→ What this task involves
Give the entries as a numbered list, leaving out any blank lines. Begin at the line that contains "name author: (Huds.) J.V.Lamouroux" and stop after the line that contains "habitat: Juniper-sagebrush community, semi".

→ Records contained in a dataset
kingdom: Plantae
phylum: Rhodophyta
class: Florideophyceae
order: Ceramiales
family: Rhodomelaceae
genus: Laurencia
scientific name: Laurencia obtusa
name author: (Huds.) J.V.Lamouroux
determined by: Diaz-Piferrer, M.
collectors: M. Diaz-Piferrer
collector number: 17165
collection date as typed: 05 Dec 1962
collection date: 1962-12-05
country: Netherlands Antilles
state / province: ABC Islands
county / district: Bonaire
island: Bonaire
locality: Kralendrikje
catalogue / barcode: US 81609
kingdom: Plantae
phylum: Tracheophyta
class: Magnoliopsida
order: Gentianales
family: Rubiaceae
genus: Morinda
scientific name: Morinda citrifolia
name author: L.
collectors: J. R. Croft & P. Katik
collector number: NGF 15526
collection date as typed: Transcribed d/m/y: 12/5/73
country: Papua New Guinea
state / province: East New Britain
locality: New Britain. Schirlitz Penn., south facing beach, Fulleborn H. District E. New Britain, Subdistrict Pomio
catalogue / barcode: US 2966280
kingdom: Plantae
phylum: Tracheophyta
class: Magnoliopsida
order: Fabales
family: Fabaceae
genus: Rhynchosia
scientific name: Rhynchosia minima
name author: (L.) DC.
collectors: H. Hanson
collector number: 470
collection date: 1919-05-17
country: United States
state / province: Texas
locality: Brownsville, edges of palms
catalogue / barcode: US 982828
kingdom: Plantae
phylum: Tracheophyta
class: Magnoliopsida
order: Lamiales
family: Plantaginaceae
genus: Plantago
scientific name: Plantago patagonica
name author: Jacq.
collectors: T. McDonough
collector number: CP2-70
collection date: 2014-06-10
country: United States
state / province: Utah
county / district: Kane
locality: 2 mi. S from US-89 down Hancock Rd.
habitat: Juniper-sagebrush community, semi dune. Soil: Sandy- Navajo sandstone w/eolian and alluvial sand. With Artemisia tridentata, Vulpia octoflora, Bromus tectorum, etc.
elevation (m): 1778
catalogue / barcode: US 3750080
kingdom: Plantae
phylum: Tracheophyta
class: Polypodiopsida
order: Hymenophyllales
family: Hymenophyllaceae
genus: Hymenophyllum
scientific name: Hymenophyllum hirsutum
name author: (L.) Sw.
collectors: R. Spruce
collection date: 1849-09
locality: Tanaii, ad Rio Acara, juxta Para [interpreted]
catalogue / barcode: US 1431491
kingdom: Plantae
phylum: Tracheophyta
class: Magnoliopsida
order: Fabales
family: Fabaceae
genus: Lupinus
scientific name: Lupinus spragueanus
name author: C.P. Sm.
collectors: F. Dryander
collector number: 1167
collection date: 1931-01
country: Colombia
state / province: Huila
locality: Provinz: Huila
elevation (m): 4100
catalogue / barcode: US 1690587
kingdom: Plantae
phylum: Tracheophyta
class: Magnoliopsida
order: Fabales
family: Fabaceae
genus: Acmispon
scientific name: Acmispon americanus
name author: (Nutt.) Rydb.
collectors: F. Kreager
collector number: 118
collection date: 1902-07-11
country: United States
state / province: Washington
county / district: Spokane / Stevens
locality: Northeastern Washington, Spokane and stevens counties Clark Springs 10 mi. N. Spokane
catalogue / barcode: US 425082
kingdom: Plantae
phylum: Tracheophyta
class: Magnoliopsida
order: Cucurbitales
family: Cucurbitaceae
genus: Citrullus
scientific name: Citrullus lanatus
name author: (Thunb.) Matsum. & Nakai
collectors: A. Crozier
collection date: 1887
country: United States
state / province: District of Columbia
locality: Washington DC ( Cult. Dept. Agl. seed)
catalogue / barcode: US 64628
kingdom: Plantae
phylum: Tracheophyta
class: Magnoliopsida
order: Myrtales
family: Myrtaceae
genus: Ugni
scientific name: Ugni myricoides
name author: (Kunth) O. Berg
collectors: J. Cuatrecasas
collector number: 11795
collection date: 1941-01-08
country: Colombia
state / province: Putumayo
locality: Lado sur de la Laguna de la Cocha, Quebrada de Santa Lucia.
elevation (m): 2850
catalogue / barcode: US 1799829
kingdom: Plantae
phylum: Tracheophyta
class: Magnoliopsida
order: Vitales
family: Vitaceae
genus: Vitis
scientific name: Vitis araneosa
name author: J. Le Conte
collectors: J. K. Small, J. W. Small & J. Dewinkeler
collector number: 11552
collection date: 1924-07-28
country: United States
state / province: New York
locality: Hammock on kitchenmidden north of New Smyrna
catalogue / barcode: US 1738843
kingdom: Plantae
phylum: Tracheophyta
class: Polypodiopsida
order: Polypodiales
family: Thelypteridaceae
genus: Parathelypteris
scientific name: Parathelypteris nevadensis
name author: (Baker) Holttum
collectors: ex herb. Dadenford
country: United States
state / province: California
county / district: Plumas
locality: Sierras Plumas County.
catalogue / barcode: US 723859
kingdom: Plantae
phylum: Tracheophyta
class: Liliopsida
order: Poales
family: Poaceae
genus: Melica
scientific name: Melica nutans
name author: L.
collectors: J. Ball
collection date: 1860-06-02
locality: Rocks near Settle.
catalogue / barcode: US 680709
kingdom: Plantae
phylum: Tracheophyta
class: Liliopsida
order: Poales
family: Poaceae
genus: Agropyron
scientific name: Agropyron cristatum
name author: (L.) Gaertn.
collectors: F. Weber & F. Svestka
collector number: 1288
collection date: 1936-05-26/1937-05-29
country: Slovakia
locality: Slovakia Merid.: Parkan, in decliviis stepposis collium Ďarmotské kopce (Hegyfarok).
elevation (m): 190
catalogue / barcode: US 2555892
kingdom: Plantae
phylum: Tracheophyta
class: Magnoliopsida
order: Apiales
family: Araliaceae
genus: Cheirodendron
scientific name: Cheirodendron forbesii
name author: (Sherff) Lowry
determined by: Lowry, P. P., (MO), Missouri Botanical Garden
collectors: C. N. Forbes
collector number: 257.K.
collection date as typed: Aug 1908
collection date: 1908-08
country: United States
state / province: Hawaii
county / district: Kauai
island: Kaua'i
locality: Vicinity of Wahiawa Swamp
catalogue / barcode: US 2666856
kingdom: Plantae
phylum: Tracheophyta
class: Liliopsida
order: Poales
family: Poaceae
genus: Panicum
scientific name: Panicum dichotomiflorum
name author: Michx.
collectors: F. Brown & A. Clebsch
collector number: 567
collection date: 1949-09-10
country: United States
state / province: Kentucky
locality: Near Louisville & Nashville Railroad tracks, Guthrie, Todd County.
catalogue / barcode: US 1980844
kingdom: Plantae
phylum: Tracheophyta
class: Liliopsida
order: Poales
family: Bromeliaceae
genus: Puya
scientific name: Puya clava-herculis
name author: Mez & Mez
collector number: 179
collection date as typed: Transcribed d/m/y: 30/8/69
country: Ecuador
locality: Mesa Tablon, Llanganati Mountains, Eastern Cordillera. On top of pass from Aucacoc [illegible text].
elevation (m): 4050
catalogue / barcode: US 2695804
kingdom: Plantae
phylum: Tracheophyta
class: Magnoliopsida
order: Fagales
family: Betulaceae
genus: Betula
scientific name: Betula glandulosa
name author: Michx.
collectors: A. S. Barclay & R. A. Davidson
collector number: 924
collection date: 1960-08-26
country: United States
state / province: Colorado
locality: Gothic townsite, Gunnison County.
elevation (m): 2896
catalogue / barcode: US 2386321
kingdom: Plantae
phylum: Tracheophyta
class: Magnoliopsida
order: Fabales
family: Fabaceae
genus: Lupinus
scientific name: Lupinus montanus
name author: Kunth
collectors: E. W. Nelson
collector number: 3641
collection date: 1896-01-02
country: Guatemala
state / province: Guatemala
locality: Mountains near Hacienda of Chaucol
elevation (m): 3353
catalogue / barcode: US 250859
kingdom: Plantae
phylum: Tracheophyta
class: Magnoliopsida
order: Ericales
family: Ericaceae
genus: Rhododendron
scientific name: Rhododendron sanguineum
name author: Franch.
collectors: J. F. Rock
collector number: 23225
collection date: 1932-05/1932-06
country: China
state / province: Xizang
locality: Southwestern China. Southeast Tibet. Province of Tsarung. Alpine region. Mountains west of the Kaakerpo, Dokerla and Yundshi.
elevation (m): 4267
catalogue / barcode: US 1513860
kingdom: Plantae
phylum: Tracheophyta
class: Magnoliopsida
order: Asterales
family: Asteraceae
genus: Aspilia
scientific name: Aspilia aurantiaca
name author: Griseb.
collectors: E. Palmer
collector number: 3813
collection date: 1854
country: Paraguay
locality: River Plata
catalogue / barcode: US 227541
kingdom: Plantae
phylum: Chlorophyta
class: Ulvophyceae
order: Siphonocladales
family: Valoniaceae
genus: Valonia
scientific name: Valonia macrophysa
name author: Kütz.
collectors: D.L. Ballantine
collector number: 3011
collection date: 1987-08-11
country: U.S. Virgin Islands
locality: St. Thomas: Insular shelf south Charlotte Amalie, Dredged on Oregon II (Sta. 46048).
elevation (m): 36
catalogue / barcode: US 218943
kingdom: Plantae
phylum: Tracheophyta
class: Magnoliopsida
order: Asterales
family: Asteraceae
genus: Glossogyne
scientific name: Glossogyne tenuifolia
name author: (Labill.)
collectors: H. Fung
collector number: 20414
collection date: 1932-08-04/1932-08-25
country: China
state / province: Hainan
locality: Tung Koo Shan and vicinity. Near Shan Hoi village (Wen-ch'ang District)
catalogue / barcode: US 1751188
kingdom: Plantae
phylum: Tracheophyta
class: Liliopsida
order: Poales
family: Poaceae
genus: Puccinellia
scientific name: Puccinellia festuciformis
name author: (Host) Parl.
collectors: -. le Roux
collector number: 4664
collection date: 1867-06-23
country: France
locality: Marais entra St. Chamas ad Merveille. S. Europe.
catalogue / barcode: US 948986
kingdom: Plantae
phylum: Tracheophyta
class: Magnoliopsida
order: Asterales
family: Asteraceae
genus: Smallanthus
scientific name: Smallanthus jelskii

→ Result for this exercise
1. name author: (Huds.) J.V.Lamouroux
2. determined by: Diaz-Piferrer, M.
3. collectors: M. Diaz-Piferrer
4. collector number: 17165
5. collection date as typed: 05 Dec 1962
6. collection date: 1962-12-05
7. country: Netherlands Antilles
8. state / province: ABC Islands
9. county / district: Bonaire
10. island: Bonaire
11. locality: Kralendrikje
12. catalogue / barcode: US 81609
13. kingdom: Plantae
14. phylum: Tracheophyta
15. class: Magnoliopsida
16. order: Gentianales
17. family: Rubiaceae
18. genus: Morinda
19. scientific name: Morinda citrifolia
20. name author: L.
21. collectors: J. R. Croft & P. Katik
22. collector number: NGF 15526
23. collection date as typed: Transcribed d/m/y: 12/5/73
24. country: Papua New Guinea
25. state / province: East New Britain
26. locality: New Britain. Schirlitz Penn., south facing beach, Fulleborn H. District E. New Britain, Subdistrict Pomio
27. catalogue / barcode: US 2966280
28. kingdom: Plantae
29. phylum: Tracheophyta
30. class: Magnoliopsida
31. order: Fabales
32. family: Fabaceae
33. genus: Rhynchosia
34. scientific name: Rhynchosia minima
35. name author: (L.) DC.
36. collectors: H. Hanson
37. collector number: 470
38. collection date: 1919-05-17
39. country: United States
40. state / province: Texas
41. locality: Brownsville, edges of palms
42. catalogue / barcode: US 982828
43. kingdom: Plantae
44. phylum: Tracheophyta
45. class: Magnoliopsida
46. order: Lamiales
47. family: Plantaginaceae
48. genus: Plantago
49. scientific name: Plantago patagonica
50. name author: Jacq.
51. collectors: T. McDonough
52. collector number: CP2-70
53. collection date: 2014-06-10
54. country: United States
55. state / province: Utah
56. county / district: Kane
57. locality: 2 mi. S from US-89 down Hancock Rd.
58. habitat: Juniper-sagebrush community, semi dune. Soil: Sandy- Navajo sandstone w/eolian and alluvial sand. With Artemisia tridentata, Vulpia octoflora, Bromus tectorum, etc.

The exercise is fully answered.